Co-pilot ‘might be responsible’ for China Eastern MU5735 crash is rumor: CAAC
Published: Apr 11, 2022 05:06 PM



China's civil aviation regulator, the Civil Aviation Administration of China (CAAC), refuted rumors surrounding the tragic crash of China Eastern flight MU5735, saying the tragic accident is still under investigation, and no conclusions has been drawn on the cause and nature of the accident yet.

Online speculation has been swirling over the co-pilot "might be responsible" for the crash, claiming the black boxes data has been disclosed, with some believing that the CAAC will require flight crews to undergo mental health monitoring.

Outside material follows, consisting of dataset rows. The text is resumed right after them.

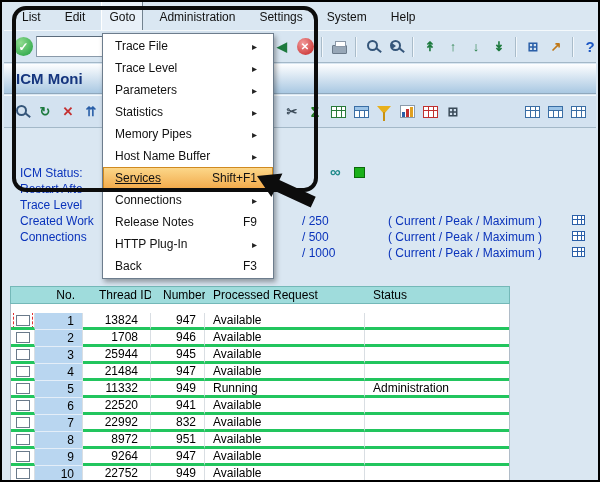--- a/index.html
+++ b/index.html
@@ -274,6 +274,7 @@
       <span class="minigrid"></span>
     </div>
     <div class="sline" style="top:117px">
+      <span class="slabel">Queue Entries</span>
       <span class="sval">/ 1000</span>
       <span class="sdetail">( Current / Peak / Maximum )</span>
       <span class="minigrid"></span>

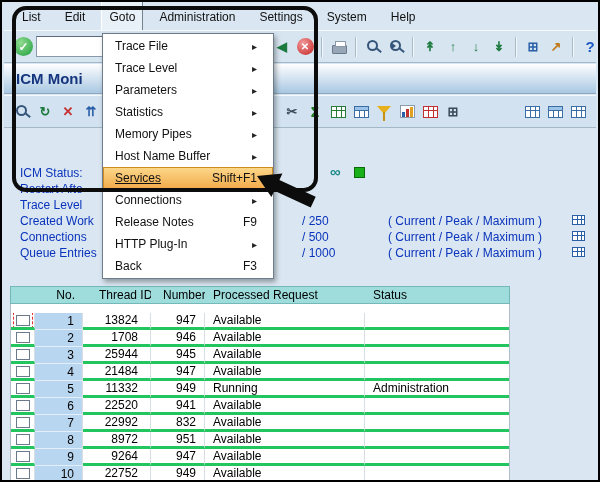--- a/index.html
+++ b/index.html
@@ -358,7 +358,7 @@
           </span>
         <span class="td r no">7</span>
         <span class="td r thr">22992</span>
-        <span class="td r">832</span>
+        <span class="td r">502</span>
         <span class="td">Available</span>
         <span class="td"></span>
       </div>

The rumors, claimed to be sourced from some public security departments, are misleading, would undermine public confidence in the ongoing investigation, and may represent a violation of the law, Wu Shijie, an official from Civil Aviation Administration of China said on Monday. 

The crash remains under investigation, and no conclusion has been drawn on the cause and nature of the tragic accident, he noted. "We will try best to find out the cause of the accident as soon as possible and release relevant information according to the law and procedures," he said. 

Wu said the crash has had an impact on the welfare of frontline civil aviation workers, and some employees have suffered from emotional strain, particularly younger workers.

The CAAC attaches great importance to mental well-being of aviation workers, and requested that airlines take measures to support pilots, flight attendants and safety officers in managing their psychological pressure.

So far, this work has achieved positive results, and the industry-wide aircrew team remains stable and fully capable of ensuring aviation flight safety, said the official. 

The CAAC said the airline safety management is focused on the mental state and health of all aircrew, including pilots, and it is a key function of the regulation. 

The aviation industry recently held a two-week long safety review, stating that it had addressed a number of safety hazards, after the fatal crash of flight MU5735 on March 21, killing all 132 persons onboard.

Concrete measures should be taken to strengthen the investigation of hidden dangers concerning aircraft maintenance, flight weather conditions, personnel qualifications and technical ability, the CAAC said.